The reason I ask is to be able to make that code into a self-contained subroutine that I could reuse easily from one script to the next, without splitting it up by having separate properties. I tried it and it worked…but I didn’t know if there was a more long term reason that one attempt did not show.
The main reason is to save time.

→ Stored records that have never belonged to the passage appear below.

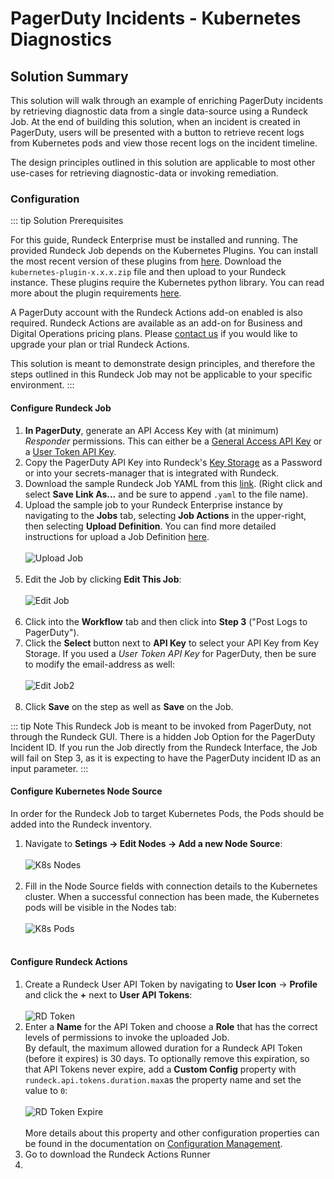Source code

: # PagerDuty Incidents - Kubernetes Diagnostics

## Solution Summary
This solution will walk through an example of enriching PagerDuty incidents by retrieving diagnostic data from a single data-source using a Rundeck Job.
At the end of building this solution, when an incident is created in PagerDuty, users will be presented with a button to retrieve recent logs from Kubernetes pods and view those recent logs on the incident timeline.

The design principles outlined in this solution are applicable to most other use-cases for retrieving diagnostic-data or invoking remediation.

### Configuration

::: tip Solution Prerequisites

For this guide, Rundeck Enterprise must be installed and running. The provided Rundeck Job depends on the Kubernetes Plugins. 
You can install the most recent version of these plugins from [here](https://github.com/rundeck-plugins/kubernetes/releases). 
Download the `kubernetes-plugin-x.x.x.zip` file and then upload to your Rundeck instance. These plugins require the Kubernetes python library. 
You can read more about the plugin requirements [here](https://github.com/rundeck-plugins/kubernetes#requirements).

A PagerDuty account with the Rundeck Actions add-on enabled is also required.
Rundeck Actions are available as an add-on for Business and Digital Operations pricing plans. Please [contact us](https://www.pagerduty.com/contact-us/rundeck-actions-long/) if you would like to upgrade your plan or trial Rundeck Actions. 

This solution is meant to demonstrate design principles, and therefore the steps outlined in this Rundeck Job may not be applicable to your specific environment.
:::

#### Configure Rundeck Job
1. **In PagerDuty**, generate an API Access Key with (at minimum) _Responder_ permissions. 
This can either be a [General Access API Key](https://support.pagerduty.com/docs/api-access-keys#section-generate-a-general-access-rest-api-key)
or a [User Token API Key](https://support.pagerduty.com/docs/api-access-keys#section-generate-a-user-token-rest-api-key).
2. Copy the PagerDuty API Key into Rundeck's [Key Storage](/manual/system-configs.html#key-storage) as a Password or into your secrets-manager that is integrated with Rundeck.
3. Download the sample Rundeck Job YAML from this [link](https://raw.githubusercontent.com/jsboak/rundeck_sandbox_scm/master/33ef389a-d45c-42d1-af56-3360ff0dade5.yaml?token=GHSAT0AAAAAABQRZMTKT4CBTPXLMNWR2FSIYQENPQA). (Right click and select **Save Link As...** and be sure to append `.yaml` to the file name).                                                                                                                             
4. Upload the sample job to your Rundeck Enterprise instance by navigating to the **Jobs** tab, selecting **Job Actions** in the upper-right, then selecting **Upload Definition**. 
You can find more detailed instructions for upload a Job Definition [here](/manual/creating-jobs.html#importing-job-definitions).
<br><br>![Upload Job](@assets/img/solutions-pd-diag-k8s-upload-job.png)<br><br>
5. Edit the Job by clicking **Edit This Job**:
<br><br>![Edit Job](@assets/img/solutions-pd-diag-k8s-edit-job.png)<br><br>
6. Click into the **Workflow** tab and then click into **Step 3** ("Post Logs to PagerDuty").
7. Click the **Select** button next to **API Key** to select your API Key from Key Storage. If you used a _User Token API Key_ for PagerDuty, then be sure to modify the email-address as well:
<br><br>![Edit Job2](@assets/img/solutions-pd-diag-k8s-step-3.png)<br><br>
8. Click **Save** on the step as well as **Save** on the Job.

::: tip Note
This Rundeck Job is meant to be invoked from PagerDuty, not through the Rundeck GUI. There is a hidden Job Option for the PagerDuty Incident ID. If you run the Job directly from the Rundeck Interface, the Job will fail on Step 3, as it is expecting to have the PagerDuty incident ID as an input parameter.
:::                                                                                                                                                                                                                                           

#### Configure Kubernetes Node Source
In order for the Rundeck Job to target Kubernetes Pods, the Pods should be added into the Rundeck inventory.
1. Navigate to **Setings -> Edit Nodes -> Add a new Node Source**:
<br><br>![K8s Nodes](@assets/img/solutions-pd-diag-k8s-node-source.png)<br><br>
2. Fill in the Node Source fields with connection details to the Kubernetes cluster. When a successful connection has been made, the Kubernetes pods will be visible in the Nodes tab:
<br><br>![K8s Pods](@assets/img/solutions-pd-diag-k8s-pods.png)<br><br>


                                                                                                                                                                                                                
                                                                                                                                                                                                                                              


#### Configure Rundeck Actions 
1. Create a Rundeck User API Token by navigating to **User Icon** -> **Profile** and click the **+** next to **User API Tokens**:
<br><br>![RD Token](@assets/img/solutions-pd-diag-k8s-rd-token.png)
2. Enter a **Name** for the API Token and choose a **Role** that has the correct levels of permissions to invoke the uploaded Job.                                                                                                                                                                                                       
By default, the maximum allowed duration for a Rundeck API Token (before it expires) is 30 days. 
To optionally remove this expiration, so that API Tokens never expire, add a **Custom Config** property with `rundeck.api.tokens.duration.max`as the property name and set the value to `0`:
<br><br>![RD Token Expire](@assets/img/solutions-pd-diag-k8s-token-expiration.png)<br><br>
More details about this property and other configuration properties can be found in the documentation on [Configuration Management](/manual/configuration-mgmt/configmgmt.html#configuration-management-enterprise).
3. Go to download the Rundeck Actions Runner
4. 





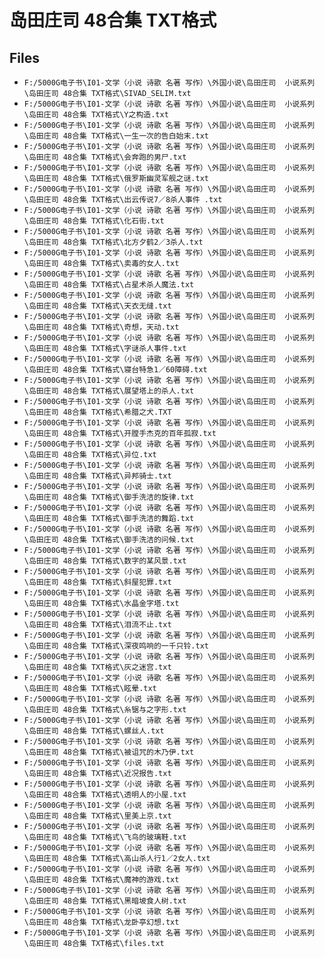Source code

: # 岛田庄司 48合集 TXT格式

## Files

- `F:/5000G电子书\I01-文学（小说 诗歌 名著 写作）\外国小说\岛田庄司  小说系列\岛田庄司 48合集 TXT格式\SIVAD_SELIM.txt`
- `F:/5000G电子书\I01-文学（小说 诗歌 名著 写作）\外国小说\岛田庄司  小说系列\岛田庄司 48合集 TXT格式\Y之构造.txt`
- `F:/5000G电子书\I01-文学（小说 诗歌 名著 写作）\外国小说\岛田庄司  小说系列\岛田庄司 48合集 TXT格式\一生一次的告白始末.txt`
- `F:/5000G电子书\I01-文学（小说 诗歌 名著 写作）\外国小说\岛田庄司  小说系列\岛田庄司 48合集 TXT格式\会奔跑的男尸.txt`
- `F:/5000G电子书\I01-文学（小说 诗歌 名著 写作）\外国小说\岛田庄司  小说系列\岛田庄司 48合集 TXT格式\俄罗斯幽灵军舰之谜.txt`
- `F:/5000G电子书\I01-文学（小说 诗歌 名著 写作）\外国小说\岛田庄司  小说系列\岛田庄司 48合集 TXT格式\出云传说7／8杀人事件 .txt`
- `F:/5000G电子书\I01-文学（小说 诗歌 名著 写作）\外国小说\岛田庄司  小说系列\岛田庄司 48合集 TXT格式\化石街.txt`
- `F:/5000G电子书\I01-文学（小说 诗歌 名著 写作）\外国小说\岛田庄司  小说系列\岛田庄司 48合集 TXT格式\北方夕鹤2／3杀人.txt`
- `F:/5000G电子书\I01-文学（小说 诗歌 名著 写作）\外国小说\岛田庄司  小说系列\岛田庄司 48合集 TXT格式\卖毒的女人.txt`
- `F:/5000G电子书\I01-文学（小说 诗歌 名著 写作）\外国小说\岛田庄司  小说系列\岛田庄司 48合集 TXT格式\占星术杀人魔法.txt`
- `F:/5000G电子书\I01-文学（小说 诗歌 名著 写作）\外国小说\岛田庄司  小说系列\岛田庄司 48合集 TXT格式\天衣无缝.txt`
- `F:/5000G电子书\I01-文学（小说 诗歌 名著 写作）\外国小说\岛田庄司  小说系列\岛田庄司 48合集 TXT格式\奇想，天动.txt`
- `F:/5000G电子书\I01-文学（小说 诗歌 名著 写作）\外国小说\岛田庄司  小说系列\岛田庄司 48合集 TXT格式\字谜杀人事件.txt`
- `F:/5000G电子书\I01-文学（小说 诗歌 名著 写作）\外国小说\岛田庄司  小说系列\岛田庄司 48合集 TXT格式\寝台特急1／60障碍.txt`
- `F:/5000G电子书\I01-文学（小说 诗歌 名著 写作）\外国小说\岛田庄司  小说系列\岛田庄司 48合集 TXT格式\展望塔上的杀人.txt`
- `F:/5000G电子书\I01-文学（小说 诗歌 名著 写作）\外国小说\岛田庄司  小说系列\岛田庄司 48合集 TXT格式\希腊之犬.TXT`
- `F:/5000G电子书\I01-文学（小说 诗歌 名著 写作）\外国小说\岛田庄司  小说系列\岛田庄司 48合集 TXT格式\开膛手杰克的百年孤寂.txt`
- `F:/5000G电子书\I01-文学（小说 诗歌 名著 写作）\外国小说\岛田庄司  小说系列\岛田庄司 48合集 TXT格式\异位.txt`
- `F:/5000G电子书\I01-文学（小说 诗歌 名著 写作）\外国小说\岛田庄司  小说系列\岛田庄司 48合集 TXT格式\异邦骑士.txt`
- `F:/5000G电子书\I01-文学（小说 诗歌 名著 写作）\外国小说\岛田庄司  小说系列\岛田庄司 48合集 TXT格式\御手洗洁的旋律.txt`
- `F:/5000G电子书\I01-文学（小说 诗歌 名著 写作）\外国小说\岛田庄司  小说系列\岛田庄司 48合集 TXT格式\御手洗洁的舞蹈.txt`
- `F:/5000G电子书\I01-文学（小说 诗歌 名著 写作）\外国小说\岛田庄司  小说系列\岛田庄司 48合集 TXT格式\御手洗洁的问候.txt`
- `F:/5000G电子书\I01-文学（小说 诗歌 名著 写作）\外国小说\岛田庄司  小说系列\岛田庄司 48合集 TXT格式\数字的某风景.txt`
- `F:/5000G电子书\I01-文学（小说 诗歌 名著 写作）\外国小说\岛田庄司  小说系列\岛田庄司 48合集 TXT格式\斜屋犯罪.txt`
- `F:/5000G电子书\I01-文学（小说 诗歌 名著 写作）\外国小说\岛田庄司  小说系列\岛田庄司 48合集 TXT格式\水晶金字塔.txt`
- `F:/5000G电子书\I01-文学（小说 诗歌 名著 写作）\外国小说\岛田庄司  小说系列\岛田庄司 48合集 TXT格式\泪流不止.txt`
- `F:/5000G电子书\I01-文学（小说 诗歌 名著 写作）\外国小说\岛田庄司  小说系列\岛田庄司 48合集 TXT格式\深夜鸣响的一千只铃.txt`
- `F:/5000G电子书\I01-文学（小说 诗歌 名著 写作）\外国小说\岛田庄司  小说系列\岛田庄司 48合集 TXT格式\灰之迷宫.txt`
- `F:/5000G电子书\I01-文学（小说 诗歌 名著 写作）\外国小说\岛田庄司  小说系列\岛田庄司 48合集 TXT格式\眩晕.txt`
- `F:/5000G电子书\I01-文学（小说 诗歌 名著 写作）\外国小说\岛田庄司  小说系列\岛田庄司 48合集 TXT格式\糸锯与之字形.txt`
- `F:/5000G电子书\I01-文学（小说 诗歌 名著 写作）\外国小说\岛田庄司  小说系列\岛田庄司 48合集 TXT格式\螺丝人.txt`
- `F:/5000G电子书\I01-文学（小说 诗歌 名著 写作）\外国小说\岛田庄司  小说系列\岛田庄司 48合集 TXT格式\被诅咒的木乃伊.txt`
- `F:/5000G电子书\I01-文学（小说 诗歌 名著 写作）\外国小说\岛田庄司  小说系列\岛田庄司 48合集 TXT格式\近况报告.txt`
- `F:/5000G电子书\I01-文学（小说 诗歌 名著 写作）\外国小说\岛田庄司  小说系列\岛田庄司 48合集 TXT格式\透明人的小屋.txt`
- `F:/5000G电子书\I01-文学（小说 诗歌 名著 写作）\外国小说\岛田庄司  小说系列\岛田庄司 48合集 TXT格式\里美上京.txt`
- `F:/5000G电子书\I01-文学（小说 诗歌 名著 写作）\外国小说\岛田庄司  小说系列\岛田庄司 48合集 TXT格式\飞鸟的玻璃鞋.txt`
- `F:/5000G电子书\I01-文学（小说 诗歌 名著 写作）\外国小说\岛田庄司  小说系列\岛田庄司 48合集 TXT格式\高山杀人行1／2女人.txt`
- `F:/5000G电子书\I01-文学（小说 诗歌 名著 写作）\外国小说\岛田庄司  小说系列\岛田庄司 48合集 TXT格式\魔神的游戏.txt`
- `F:/5000G电子书\I01-文学（小说 诗歌 名著 写作）\外国小说\岛田庄司  小说系列\岛田庄司 48合集 TXT格式\黑暗坡食人树.txt`
- `F:/5000G电子书\I01-文学（小说 诗歌 名著 写作）\外国小说\岛田庄司  小说系列\岛田庄司 48合集 TXT格式\龙卧亭幻想.txt`
- `F:/5000G电子书\I01-文学（小说 诗歌 名著 写作）\外国小说\岛田庄司  小说系列\岛田庄司 48合集 TXT格式\files.txt`
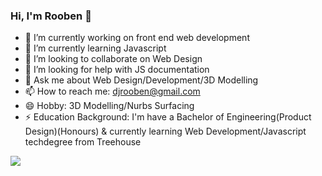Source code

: ### Hi, I'm Rooben 👋

- 🔭 I’m currently working on front end web development
- 🌱 I’m currently learning Javascript
- 👯 I’m looking to collaborate on Web Design
- 🤔 I’m looking for help with JS documentation
- 💬 Ask me about Web Design/Development/3D Modelling
- 📫 How to reach me: djrooben@gmail.com
- 😄 Hobby: 3D Modelling/Nurbs Surfacing
- ⚡ Education Background: I'm have a Bachelor of Engineering(Product Design)(Honours) & currently learning Web Development/Javascript techdegree from Treehouse

<img src="https://github-readme-stats.vercel.app/api?username=rooben-s&&show_icons=true&title_color=ecf4f3&icon_color=5ff4ee&text_color=d3d4d8&bg_color=1989ac">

The values are predefined when you run the script.
But you can also use normal variables.
If you access other sites than www.wpr.org, you can probably skip the filter lines, for example apple.com
set temp to ((path to temporary items as Unicode text) & "wpr.txt") -- define tempfile
set Ptemp to quoted form of POSIX path of temp
do shell script "curl http://www.apple.com/ -o " & Ptemp
do shell script "textutil -format html -inputencoding iso-8859-1 -convert txt -encoding UTF-16 " & Ptemp -- convert html to txt
set theText to paragraphs of (read file temp as Unicode text)
do shell script "rm " & Ptemp -- delete tempfile
set {TID, text item delimiters} to {text item delimiters, return}
set theText to theText as Unicode text
set text item delimiters to TID
theText
Note: in Leopard you even don’t need the temp file, because textutil can convert stdin to stdout
If you happen to own a copy of DEVONagent or DEVONthink, then the following code is a very convenient way to extract (rich) text from a given website. I use this a lot in our company when it comes to automated patent analysis:
tell application "DEVONagent"
set htmlcode to download markup from "http://en.wikipedia.org/wiki/Steve_Wozniak"
set sitetext to get rich text of htmlcode
end tell
If you only own DEVONthink, then just replace DEVONagent with DEVONthink in the above code example.